# COMMENT PROCÉDER
Pouvez-vous présenter sous forme de liste JSON de chaînes, une chaîne par ligne et sans les lignes vides, uniquement la partie qui s'ouvre sur la ligne contenant « D'où venez-vous nous » et se clôt sur celle contenant « d’activités de restauration, la promotion », ces deux lignes comprises ?
* * * *
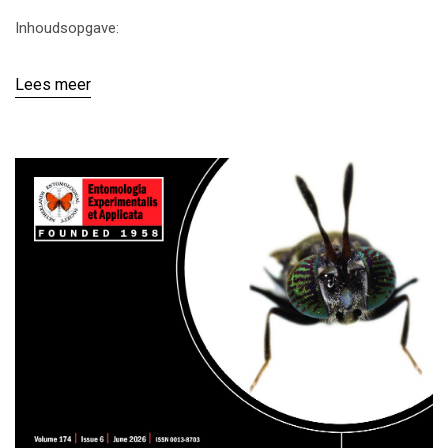
Inhoudsopgave:
Lees meer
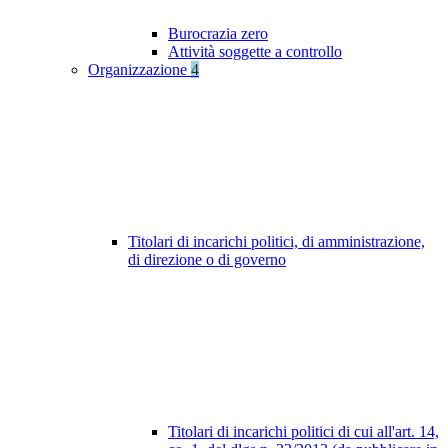
Burocrazia zero
Attività soggette a controllo
Organizzazione
4
Titolari di incarichi politici, di amministrazione,
di direzione o di governo
Titolari di incarichi politici di cui all'art. 14,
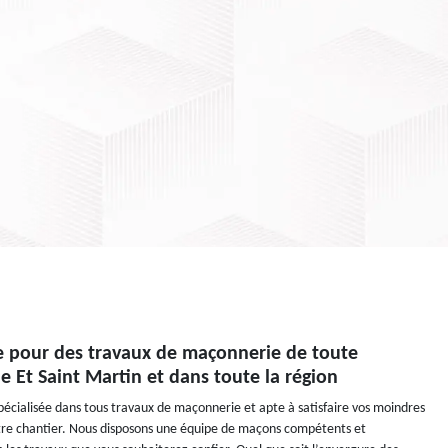
ée pour des travaux de maçonnerie de toute
e Et Saint Martin et dans toute la région
écialisée dans tous travaux de maçonnerie et apte à satisfaire vos moindres
tre chantier. Nous disposons une équipe de maçons compétents et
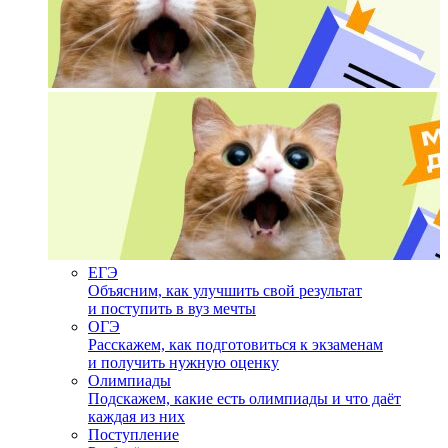
ЕГЭ
Объясним, как улучшить свой результат
и поступить в вуз мечты
ОГЭ
Расскажем, как подготовиться к экзаменам
и получить нужную оценку
Олимпиады
Подскажем, какие есть олимпиады и что даёт
каждая из них
Поступление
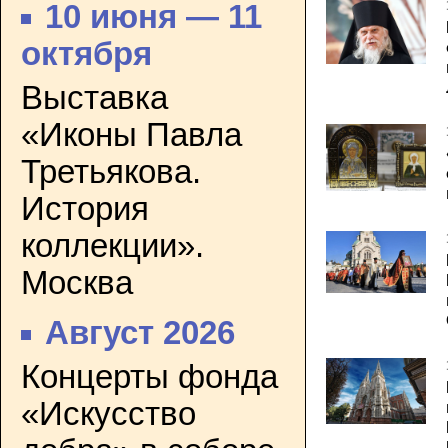
10 июня — 11
октября
Выставка
«Иконы Павла
Третьякова.
История
коллекции».
Москва
Август 2026
Концерты фонда
«Искусство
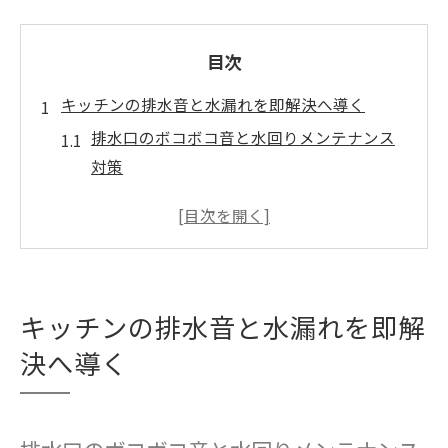
目次
キッチンの排水音と水漏れを即解決へ導く
排水口のボコボコ音と水回りメンテナンス
対策
キッチン水漏れの初期症状と応急処置の実
践法
排水溝のつまり予防と水回りメンテナンス
の基本
キッチンの排水音と水漏れを即解
水回りメンテナンスで安心なキッチン環境
を保つ方法
決へ導く
専門業者を呼ぶ前にできる水回りメンテナ
ンスのコツ
水回りメンテナンスの基本と応急処置を解説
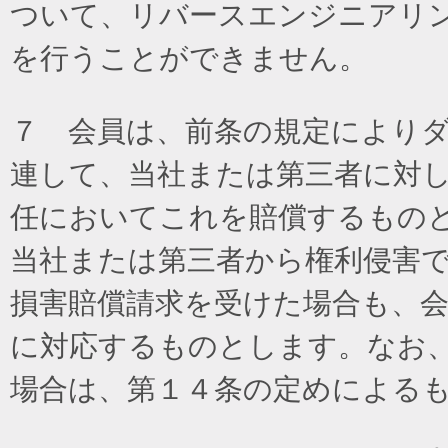
ついて、リバースエンジニアリ
を行うことができません。
７ 会員は、前条の規定により
連して、当社または第三者に対
任においてこれを賠償するもの
当社または第三者から権利侵害
損害賠償請求を受けた場合も、
に対応するものとします。なお
場合は、第１４条の定めによる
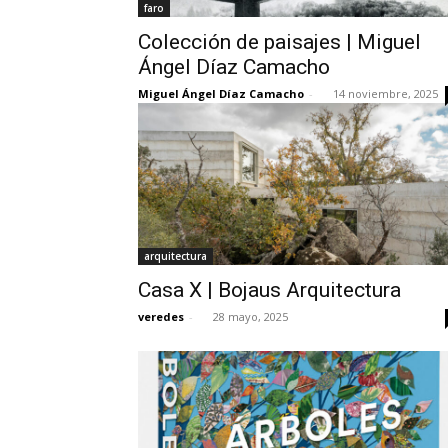
faro
Colección de paisajes | Miguel
Ángel Díaz Camacho
Miguel Ángel Díaz Camacho
-
14 noviembre, 2025
arquitectura
Casa X | Bojaus Arquitectura
veredes
-
28 mayo, 2025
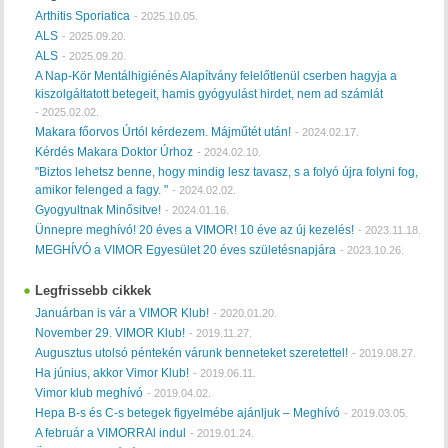
Arthitis Sporiatica
-
2025.10.05.
ALS
-
2025.09.20.
ALS
-
2025.09.20.
A Nap-Kör Mentálhigiénés Alapítvány felelőtlenül cserben hagyja a
kiszolgáltatott betegeit, hamis gyógyulást hirdet, nem ad számlát
-
2025.02.02.
Makara főorvos Úrtól kérdezem. Májműtét után!
-
2024.02.17.
Kérdés Makara Doktor Úrhoz
-
2024.02.10.
"Biztos lehetsz benne, hogy mindig lesz tavasz, s a folyó újra folyni fog,
amikor felenged a fagy. "
-
2024.02.02.
Gyogyultnak Minősitve!
-
2024.01.16.
Ünnepre meghívó! 20 éves a VIMOR! 10 éve az új kezelés!
-
2023.11.18.
MEGHÍVÓ a VIMOR Egyesület 20 éves születésnapjára
-
2023.10.26.
Legfrissebb cikkek
Januárban is vár a VIMOR Klub!
-
2020.01.20.
November 29. VIMOR Klub!
-
2019.11.27.
Augusztus utolsó péntekén várunk benneteket szeretettel!
-
2019.08.27.
Ha június, akkor Vimor Klub!
-
2019.06.11.
Vimor klub meghívó
-
2019.04.02.
Hepa B-s és C-s betegek figyelmébe ajánljuk – Meghívó
-
2019.03.05.
A február a VIMORRAl indul
-
2019.01.24.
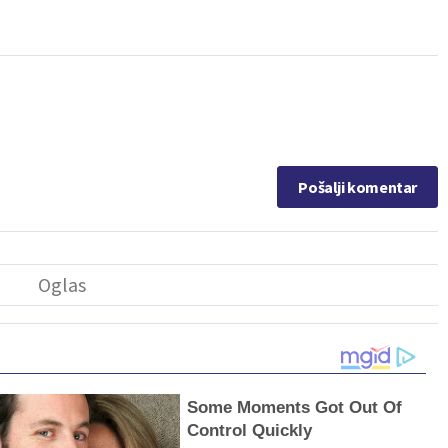
Pošalji komentar
Some Moments Got Out Of
Control Quickly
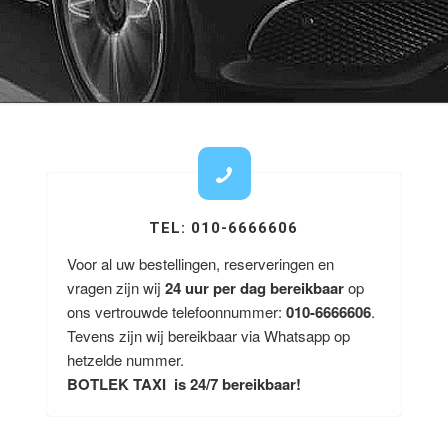
TEL: 010-6666606
Voor al uw bestellingen, reserveringen en
vragen zijn wij
24 uur per dag bereikbaar
op
ons vertrouwde telefoonnummer:
010-6666606
.
Tevens zijn wij bereikbaar via Whatsapp op
hetzelde nummer.
BOTLEK TAXI is 24/7 bereikbaar!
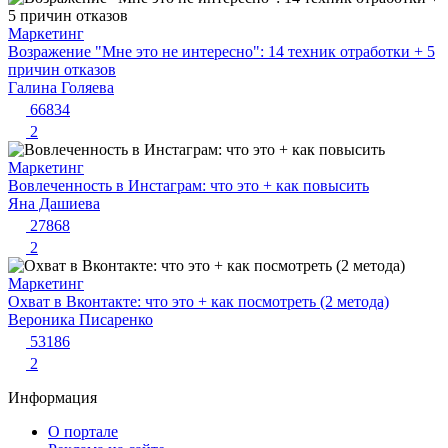
Маркетинг
Возражение "Мне это не интересно": 14 техник отработки + 5
причин отказов
Галина Голяева
66834
2
Маркетинг
Вовлеченность в Инстаграм: что это + как повысить
Яна Дашиева
27868
2
Маркетинг
Охват в Вконтакте: что это + как посмотреть (2 метода)
Вероника Писаренко
53186
2
Информация
О портале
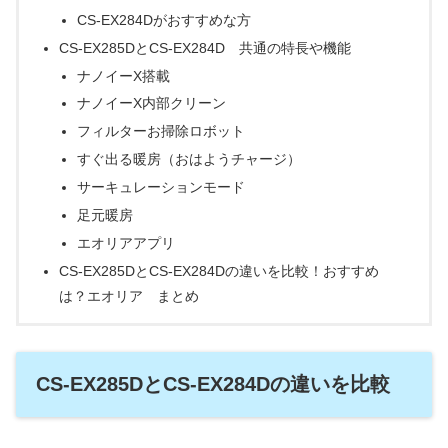
CS-EX284Dがおすすめな方
CS-EX285DとCS-EX284D 共通の特長や機能
ナノイーX搭載
ナノイーX内部クリーン
フィルターお掃除ロボット
すぐ出る暖房（おはようチャージ）
サーキュレーションモード
足元暖房
エオリアアプリ
CS-EX285DとCS-EX284Dの違いを比較！おすすめ
は？エオリア まとめ
CS-EX285DとCS-EX284Dの違いを比較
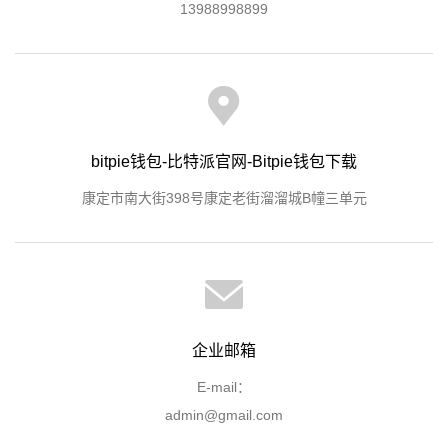
13988998899
bitpie钱包-比特派官网-Bitpie钱包下载
康定市南大街398号康定老街溜溜城B幢三单元
企业邮箱
E-mail：
admin@gmail.com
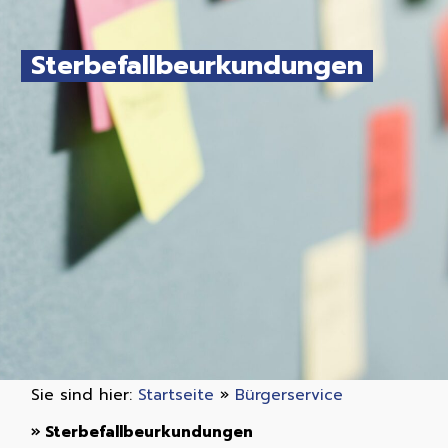
Sterbefallbeurkundungen
Sie sind hier:
Startseite
»
Bürgerservice
»
Sterbefallbeurkundungen
»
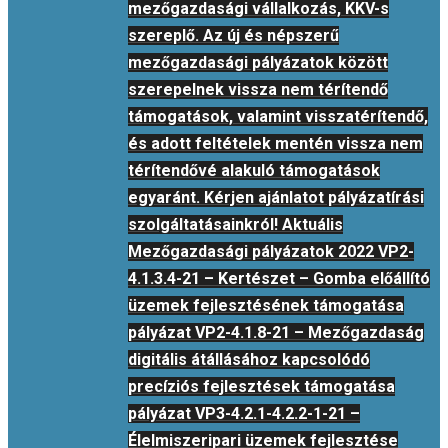
mezőgazdasági vállalkozás, KKV-s
szereplő. Az új és népszerű
mezőgazdasági pályázatok között
szerepelnek vissza nem térítendő
támogatások, valamint visszatérítendő,
és adott feltételek mentén vissza nem
térítendővé alakuló támogatások
egyaránt. Kérjen ajánlatot pályázatírási
szolgáltatásainkról! Aktuális
Mezőgazdasági pályázatok 2022 VP2-
4.1.3.4-21 – Kertészet – Gomba előállító
üzemek fejlesztésének támogatása
pályázat VP2-4.1.8-21 – Mezőgazdaság
digitális átállásához kapcsolódó
precíziós fejlesztések támogatása
pályázat VP3-4.2.1-4.2.2-1-21 –
Élelmiszeripari üzemek fejlesztése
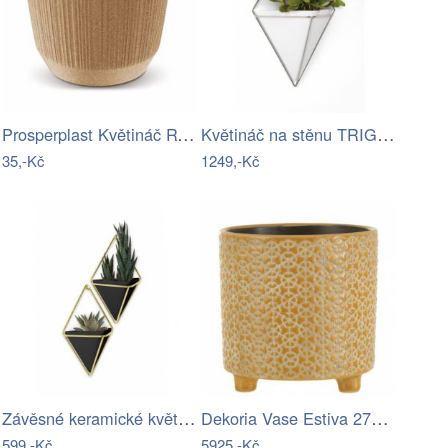
Prosperplast Květináč RYWO ECO natural…
Květináč na stěnu TRIGG velký
35,-Kč
1249,-Kč
Závěsné keramické květináče na bylinky…
Dekoria Vase Estiva 27x27x36 cm,…
599,-Kč
5925,-Kč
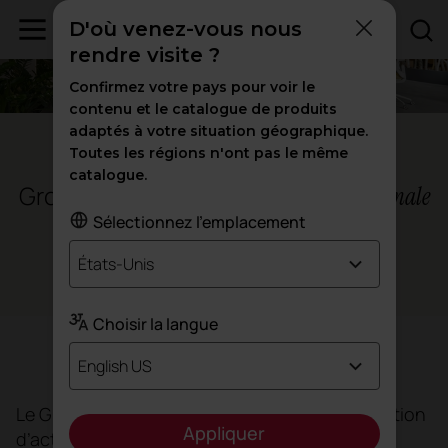
D'où venez-vous nous
rendre visite ?
Confirmez votre pays pour voir le
contenu et le catalogue de produits
adaptés à votre situation géographique.
Barcelone - Espagne
Toutes les régions n'ont pas le même
catalogue.
Groupe Guijarrón, une
efficacité maximale
dans l'espace de travail
Sélectionnez l'emplacement
États-Unis
Espaces de travail
Choisir la langue
Objectif
English US
Le Groupe Guijarrón, spécialisé dans l’exploitation
Appliquer
d’activités de restauration, la promotion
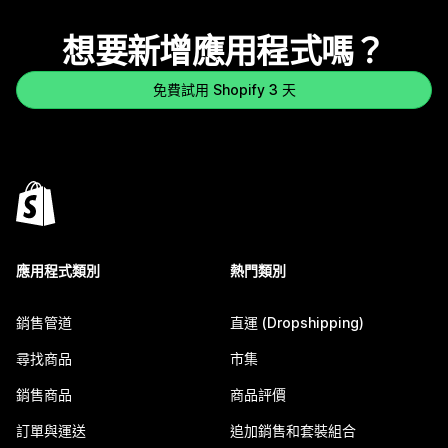
想要新增應用程式嗎？
免費試用 Shopify 3 天
應用程式類別
熱門類別
銷售管道
直運 (Dropshipping)
尋找商品
市集
銷售商品
商品評價
訂單與運送
追加銷售和套裝組合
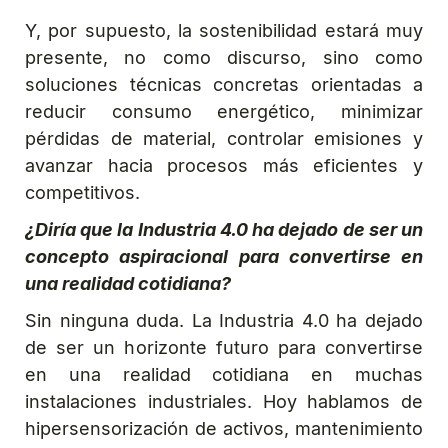
Y, por supuesto, la sostenibilidad estará muy
presente, no como discurso, sino como
soluciones técnicas concretas orientadas a
reducir consumo energético, minimizar
pérdidas de material, controlar emisiones y
avanzar hacia procesos más eficientes y
competitivos.
¿Diría que la Industria 4.0 ha dejado de ser un
concepto aspiracional para convertirse en
una realidad cotidiana?
Sin ninguna duda. La Industria 4.0 ha dejado
de ser un horizonte futuro para convertirse
en una realidad cotidiana en muchas
instalaciones industriales. Hoy hablamos de
hipersensorización de activos, mantenimiento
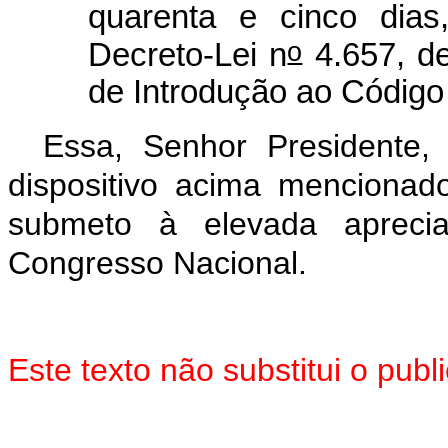
quarenta e cinco dias
o
Decreto-Lei n
4.657, d
de Introdução ao Código C
Essa, Senhor Presidente
dispositivo acima mencionad
submeto à elevada aprec
Congresso Nacional.
Este texto não substitui o pu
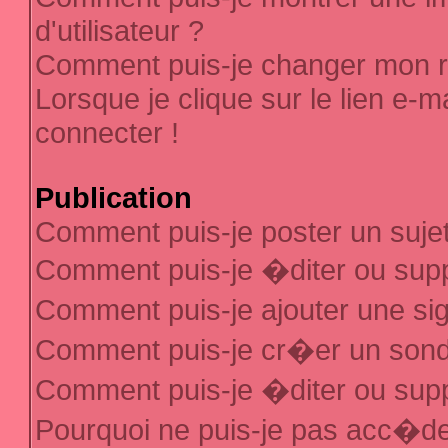
d'utilisateur ?
Comment puis-je changer mon 
Lorsque je clique sur le lien e-
connecter !
Publication
Comment puis-je poster un suje
Comment puis-je �diter ou sup
Comment puis-je ajouter une s
Comment puis-je cr�er un son
Comment puis-je �diter ou sup
Pourquoi ne puis-je pas acc�d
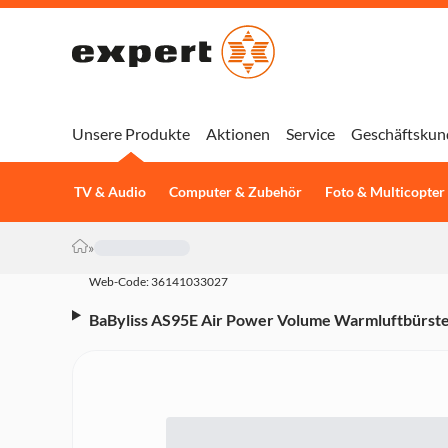
Unsere Produkte
Aktionen
Service
Geschäftskun
TV & Audio
Computer & Zubehör
Foto & Multicopter
»
Web-Code: 36141033027
BaByliss AS95E Air Power Volume Warmluftbürste
Heizbürste, Super-Glättung Keramikplatten, Anti-
Bürstenkopf, 2 Luftstrom- und 3 Temperatureinste
Trockenmodus, 1.000 Watt, 2,5 m Kabel)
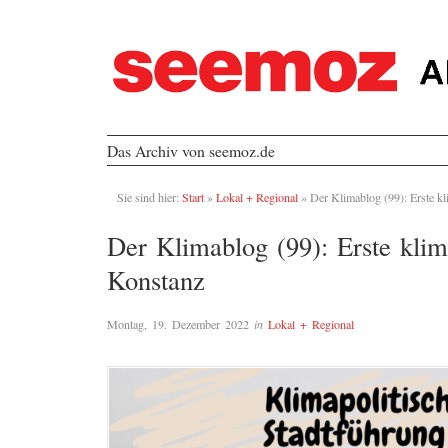
Das Archiv von seemoz.de
Sie sind hier:
Start
»
Lokal + Regional
»
Der Klimablog (99): Erste kl
Der Klimablog (99): Erste klim
Konstanz
Montag, 19. Dezember 2022
in
Lokal + Regional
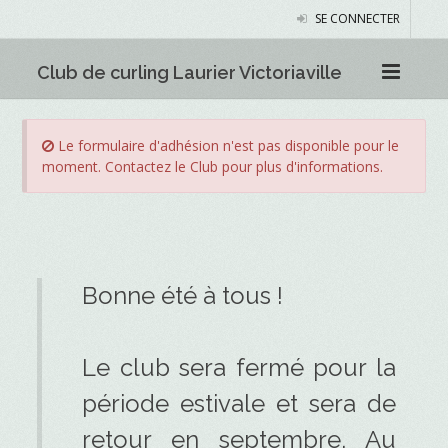
SE CONNECTER
Club de curling Laurier Victoriaville
Le formulaire d'adhésion n'est pas disponible pour le
moment. Contactez le Club pour plus d'informations.
Bonne été à tous !
Le club sera fermé pour la
période estivale et sera de
retour en septembre. Au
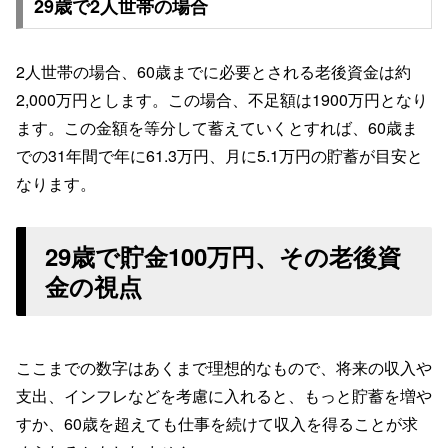
29歳で2人世帯の場合
2人世帯の場合、60歳までに必要とされる老後資金は約
2,000万円とします。この場合、不足額は1900万円となり
ます。この金額を等分して蓄えていくとすれば、60歳ま
での31年間で年に61.3万円、月に5.1万円の貯蓄が目安と
なります。
29歳で貯金100万円、その老後資
金の視点
ここまでの数字はあくまで理想的なもので、将来の収入や
支出、インフレなどを考慮に入れると、もっと貯蓄を増や
すか、60歳を超えても仕事を続けて収入を得ることが求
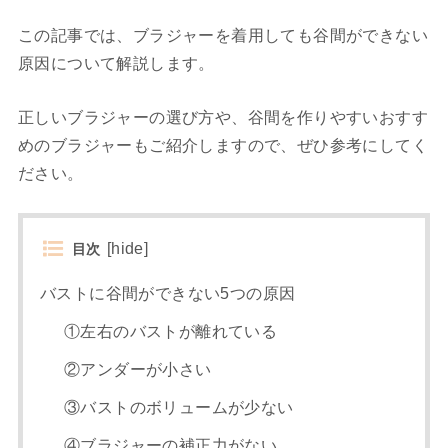
この記事では、ブラジャーを着用しても谷間ができない
原因について解説します。
正しいブラジャーの選び方や、谷間を作りやすいおすす
めのブラジャーもご紹介しますので、ぜひ参考にしてく
ださい。
[
hide
]
目次
バストに谷間ができない5つの原因
①左右のバストが離れている
②アンダーが小さい
③バストのボリュームが少ない
④ブラジャーの補正力がない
* * * *
# SOLUTION PROPOSÉE
[
  "D'où venez-vous nous",
  "rendre visite ?",
  "Confirmez votre pays pour voir le",
  "contenu et le catalogue de produits",
  "adaptés à votre situation géographique.",
  "Barcelone - Espagne",
  "Toutes les régions n'ont pas le même",
  "catalogue.",
  "Groupe Guijarrón, une",
  "efficacité maximale",
  "dans l'espace de travail",
  "Sélectionnez l'emplacement",
  "États-Unis",
  "Espaces de travail",
  "Choisir la langue",
  "Objectif",
  "English US",
  "Le Groupe Guijarrón, spécialisé dans l’exploitation",
  "Appliquer",
  "d’activités de restauration, la promotion"
]